TÂCHES:
1. D'après l'extrait sur l'euro, dans quels pays les dépôts bancaires sont-ils en chute libre ?
2. Recopiez le passage de l'extrait sur l'euro en commençant à « En réalité, ces » et en terminant à « une catastrophe économique. ».

EXTRAIT DU DOCUMENT:

--- --- ---

L’union monétaire dans sa forme actuelle ne fonctionne pas. Pire, nous arrivons rapidement à un stade où elle met en danger les acquis positifs de la construction européenne. L’euro ne devrait pas être maintenu, du moins pas dans sa forme actuelle…

Malheureusement, la plupart des hommes politiques au pouvoir restent enfermés dans un raisonnement consistant à considérer que la monnaie unique doit coûte que coûte être défendue. Il n’est dès lors pas étonnant de les voir peindre des scénarios catastrophes en cas d’éclatement partiel ou total de l’euro.

En réalité, ces scénarios catastrophes sont justement en train de se réaliser, notamment en Europe du Sud. Les dépôts bancaires sont en chute libre en Espagne et en Grèce, de nombreux épargnants retirant leurs euros pour les déposer auprès d’une banque ’du Nord’. Les investissements privés se sont arrêtés étant donné qu’aucun entrepreneur n’est prêt à lancer des projets dans le contexte d’incertitude actuel. La consommation s’effondre à la suite des mesures d’austérité et de la montée du chômage. Les derniers indicateurs économiques montrent d’ailleurs que ces tendances ne se limitent plus aux pays du Sud mais touchent également de plus en plus les pays européens jusqu’alors moins affectés par la crise, voire le reste du monde. L’ incapacité des dirigeants européens à gérer la crise risque ainsi de provoquer une catastrophe économique.

La capacité des autorités à essayer de gagner du temps à travers des demi-mesures est aujourd'hui en train de s'évaporer et leur crédibilité auprès des marchés financiers est fortement ébranlée.

--- --- ---

INFORMATIONS FOURNIES:
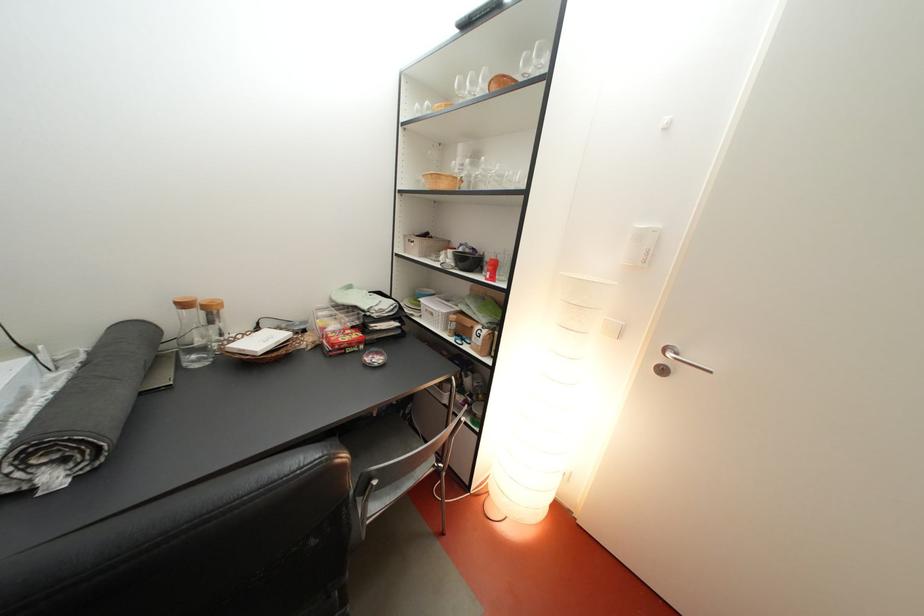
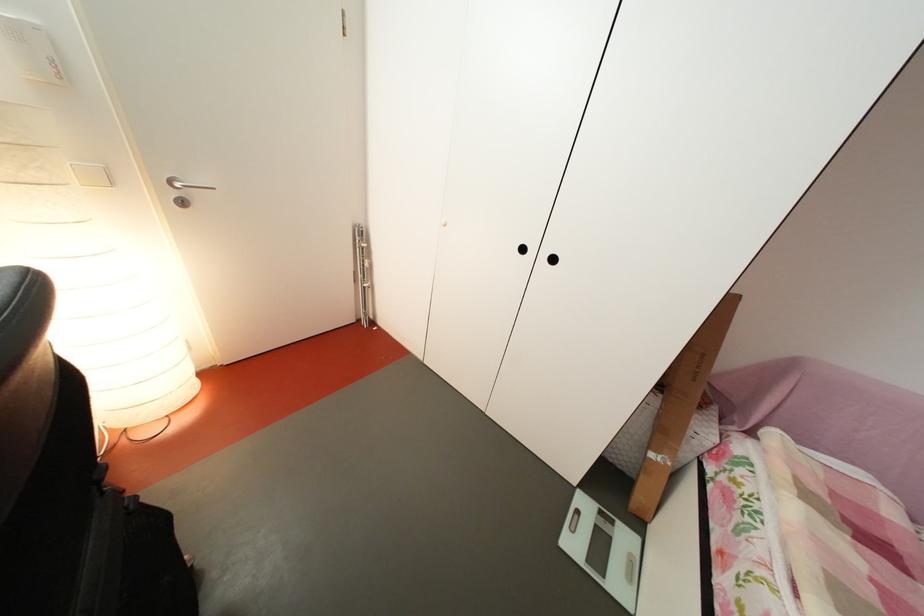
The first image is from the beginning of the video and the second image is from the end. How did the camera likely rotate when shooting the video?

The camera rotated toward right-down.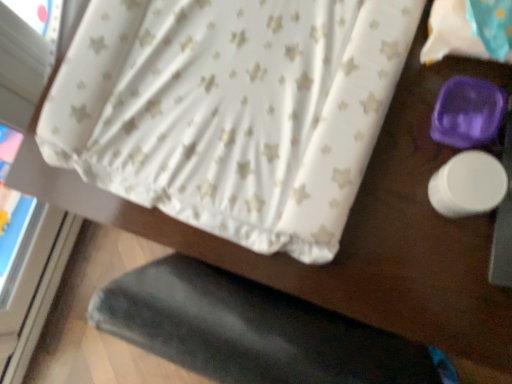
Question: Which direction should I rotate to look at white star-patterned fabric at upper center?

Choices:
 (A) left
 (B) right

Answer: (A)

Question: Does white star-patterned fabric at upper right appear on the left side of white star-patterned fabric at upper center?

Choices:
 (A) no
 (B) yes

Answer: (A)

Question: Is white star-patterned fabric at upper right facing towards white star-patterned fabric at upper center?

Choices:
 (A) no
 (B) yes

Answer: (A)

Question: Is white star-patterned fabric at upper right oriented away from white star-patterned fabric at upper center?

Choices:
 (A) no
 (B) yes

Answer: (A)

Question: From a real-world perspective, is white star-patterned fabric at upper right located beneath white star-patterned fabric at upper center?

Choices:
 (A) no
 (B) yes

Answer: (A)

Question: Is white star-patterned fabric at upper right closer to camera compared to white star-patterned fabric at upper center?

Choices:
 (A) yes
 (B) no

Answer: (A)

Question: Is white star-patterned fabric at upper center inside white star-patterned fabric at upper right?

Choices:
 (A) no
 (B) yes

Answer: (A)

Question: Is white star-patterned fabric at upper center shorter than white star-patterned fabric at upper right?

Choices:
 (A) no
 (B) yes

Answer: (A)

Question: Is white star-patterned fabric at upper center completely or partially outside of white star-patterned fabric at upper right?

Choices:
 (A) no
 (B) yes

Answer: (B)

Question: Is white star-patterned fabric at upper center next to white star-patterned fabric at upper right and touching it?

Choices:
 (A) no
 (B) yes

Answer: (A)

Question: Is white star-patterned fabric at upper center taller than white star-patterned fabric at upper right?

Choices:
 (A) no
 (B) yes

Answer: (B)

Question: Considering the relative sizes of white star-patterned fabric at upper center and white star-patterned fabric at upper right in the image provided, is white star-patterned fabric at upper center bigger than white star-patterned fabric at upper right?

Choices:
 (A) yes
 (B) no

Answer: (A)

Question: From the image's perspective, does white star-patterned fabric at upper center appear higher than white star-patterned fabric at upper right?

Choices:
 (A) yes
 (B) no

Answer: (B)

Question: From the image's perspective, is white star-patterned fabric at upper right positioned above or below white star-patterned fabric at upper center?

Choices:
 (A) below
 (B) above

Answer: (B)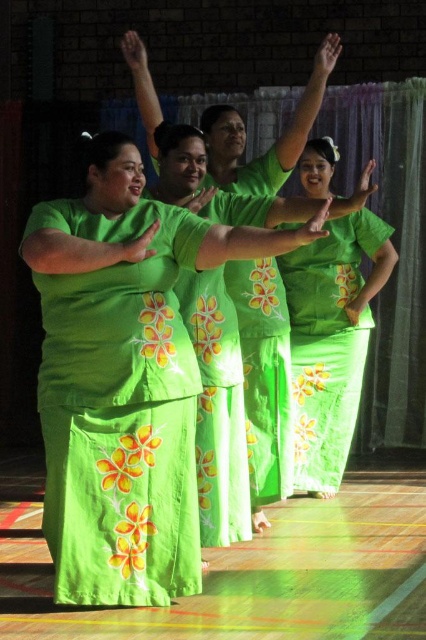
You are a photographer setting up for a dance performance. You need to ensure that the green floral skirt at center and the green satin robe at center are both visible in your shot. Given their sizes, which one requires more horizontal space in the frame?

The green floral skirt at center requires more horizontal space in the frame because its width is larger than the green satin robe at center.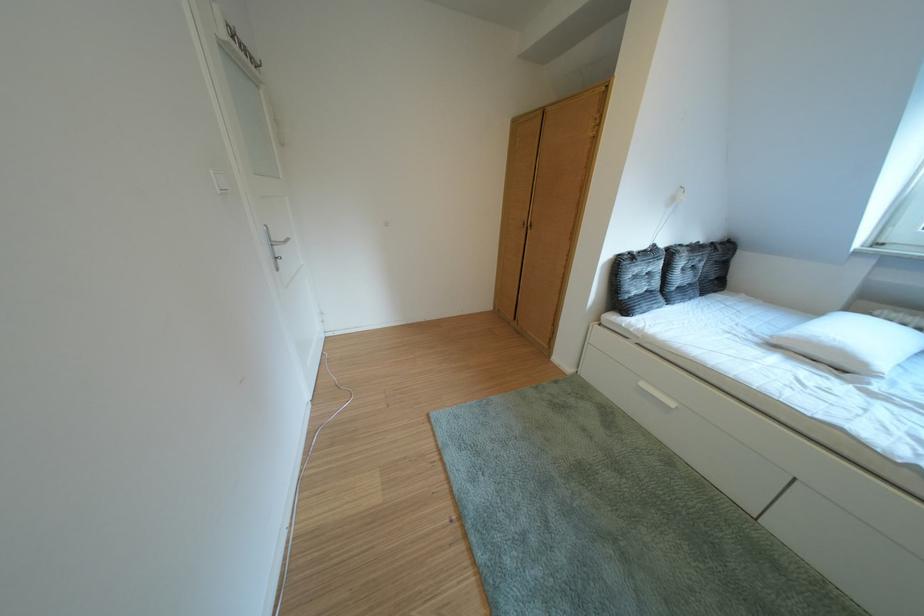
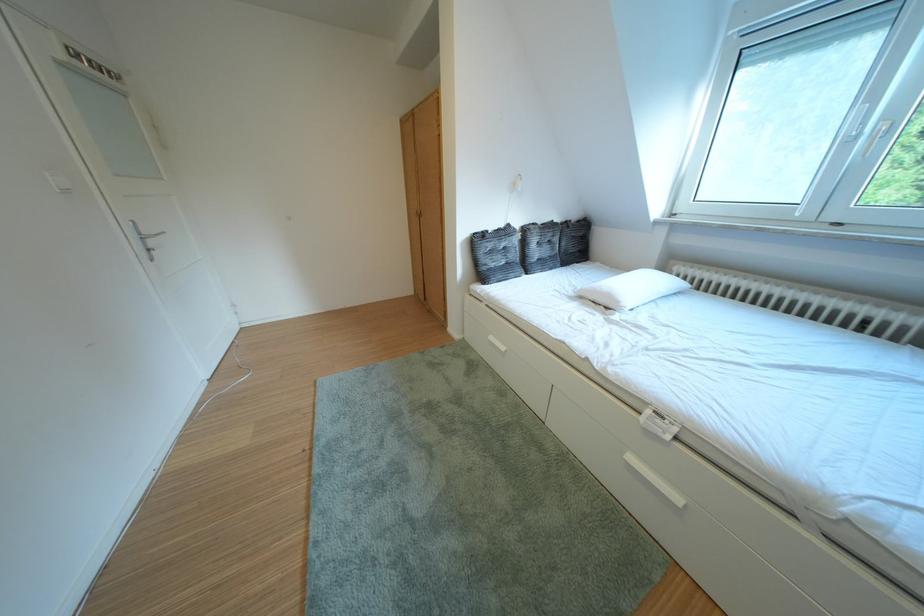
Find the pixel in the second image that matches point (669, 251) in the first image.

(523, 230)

--- --- ---

LISTE DES RÉPONSES:
1. En Espagne et en Grèce.

2.
En réalité, ces scénarios catastrophes sont justement en train de se réaliser, notamment en Europe du Sud. Les dépôts bancaires sont en chute libre en Espagne et en Grèce, de nombreux épargnants retirant leurs euros pour les déposer auprès d’une banque ’du Nord’. Les investissements privés se sont arrêtés étant donné qu’aucun entrepreneur n’est prêt à lancer des projets dans le contexte d’incertitude actuel. La consommation s’effondre à la suite des mesures d’austérité et de la montée du chômage. Les derniers indicateurs économiques montrent d’ailleurs que ces tendances ne se limitent plus aux pays du Sud mais touchent également de plus en plus les pays européens jusqu’alors moins affectés par la crise, voire le reste du monde. L’ incapacité des dirigeants européens à gérer la crise risque ainsi de provoquer une catastrophe économique.